A case study is a detailed account of an outcome. Case study writing falls in two categories:
Factual case studies
This category of case study writing focuses on real and live entities such as companies, organizations, and events among others. It focuses on deriving facts, which consequently leads to giving information necessary to provide practical solutions to challenges.
Fictional case studies
They do not use live entities although they could be based on people. They usually focus on giving theoretical solutions as opposed to concrete solutions. A disadvantage of adopting this perspective in case study writing is that there is no set criteria to test the suitability or applicability of solutions given in certain cases.

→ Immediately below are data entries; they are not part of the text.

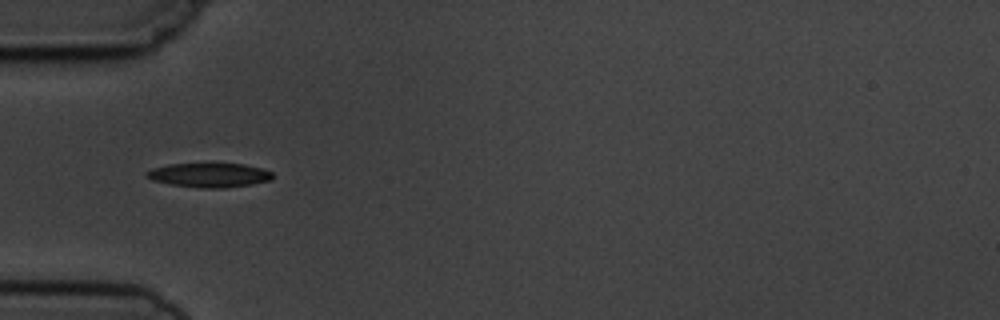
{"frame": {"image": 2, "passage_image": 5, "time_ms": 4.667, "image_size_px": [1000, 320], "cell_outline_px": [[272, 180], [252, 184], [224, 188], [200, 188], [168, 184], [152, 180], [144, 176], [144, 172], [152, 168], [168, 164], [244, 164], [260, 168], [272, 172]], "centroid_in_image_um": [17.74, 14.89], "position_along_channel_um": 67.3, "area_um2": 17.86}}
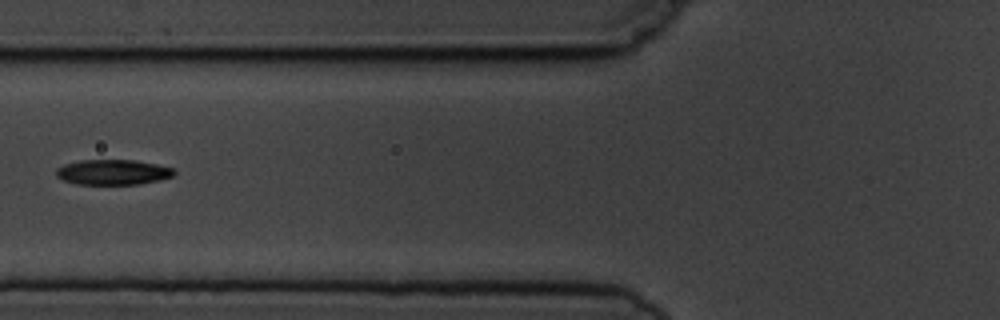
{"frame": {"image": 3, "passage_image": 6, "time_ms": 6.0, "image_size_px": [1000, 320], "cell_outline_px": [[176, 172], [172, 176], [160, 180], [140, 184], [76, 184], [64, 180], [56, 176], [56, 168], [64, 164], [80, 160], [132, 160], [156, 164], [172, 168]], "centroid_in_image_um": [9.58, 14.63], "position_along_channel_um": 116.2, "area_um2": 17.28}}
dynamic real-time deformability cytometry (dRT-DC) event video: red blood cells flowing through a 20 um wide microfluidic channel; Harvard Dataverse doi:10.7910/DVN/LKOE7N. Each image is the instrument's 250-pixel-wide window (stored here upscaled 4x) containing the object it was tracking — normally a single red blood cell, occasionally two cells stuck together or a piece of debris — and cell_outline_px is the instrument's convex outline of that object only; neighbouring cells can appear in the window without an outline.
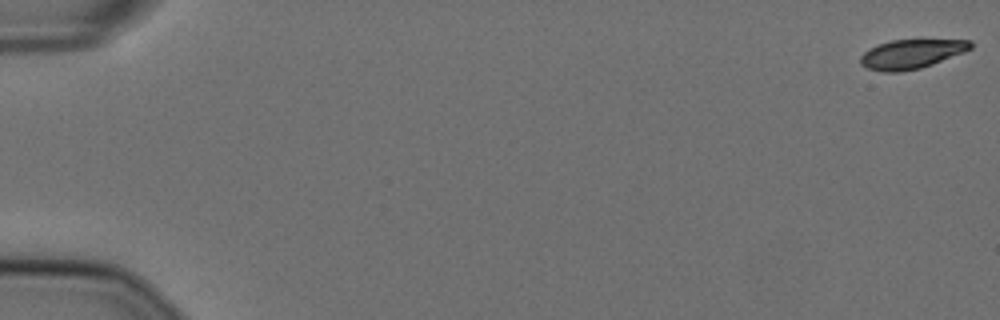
{"species": "Egyptian fruit bat (a non-hibernating species)", "species_latin": "Rousettus aegyptiacus", "temperature_condition": "cold", "stored_images_in_passage": 15, "camera_frame_rate_fps": 3000, "um_per_image_px": 0.085, "animal": {"sex": "female"}, "frame": {"image": 1, "passage_image": 1, "time_ms": 0.0, "image_size_px": [1000, 320], "cell_outline_px": [[972, 48], [964, 52], [932, 64], [920, 68], [900, 72], [884, 72], [868, 68], [860, 64], [860, 56], [868, 48], [892, 40], [972, 40]], "centroid_in_image_um": [77.45, 4.59], "position_along_channel_um": 7.6, "area_um2": 18.61}}
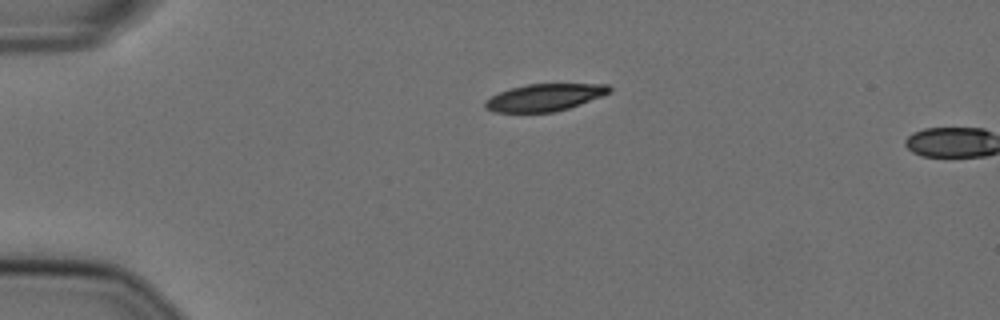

Whether writing a fictional case study or a factual case study, the following tips should help you deliver a masterpiece:
- Have your audience in mind- understand that not everybody who will read the case study has background information; be clear, accurate and avoid the use of jargon.
- Begin the case study with a hook. Address the interests of the reader from the beginning of the case.
- Case studies are substantially long, to grab the reader’s attention to the end, utilize techniques of writing short stories in case study writing.
- Provide relevant information to the reader. The reader will be interested to get information such as goals and objectives of the research, strategies you employ in providing answers to your questions, why the research question is relevant, challenges experienced in the course of the research, etc.
- A case study is supposed to give details on live entities. Therefore, let the reader feel the life in the case study through using techniques such as dialogue.
- A case study is a description of an outcome, hence, the information presented in case study writing should not have an aspect of analysis.
- Conclude the case study by letting the leader have a single impression on the problem you want to be addressed.